Exercise aim: Render the text read from the pages in the rows below as a JSON list of strings, one string per line, with blank lines omitted. Leave the pictures out of the answer.

Given data: Begin

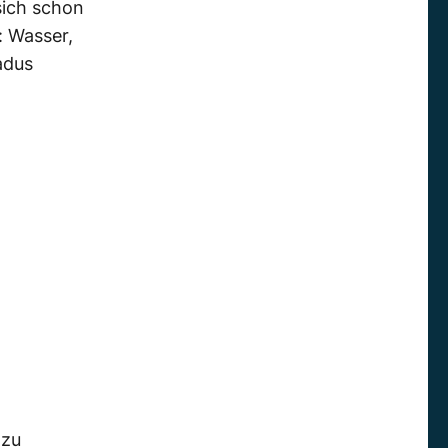
sich schon
: Wasser,
adus
 zu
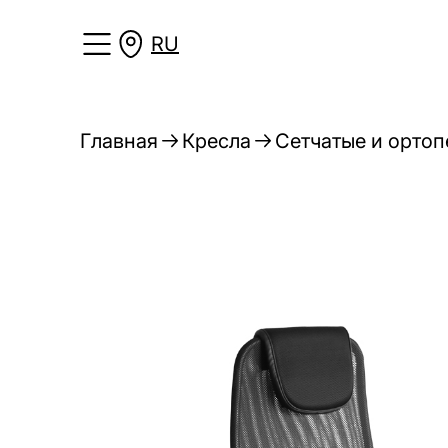
RU
Главная
Кресла
Сетчатые и ортоп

Given data: End

Result below:
[
  "sich schon",
  ": Wasser,",
  "adus",
  " zu",
  "RU",
  "Главная",
  "Кресла",
  "Сетчатые и ортоп"
]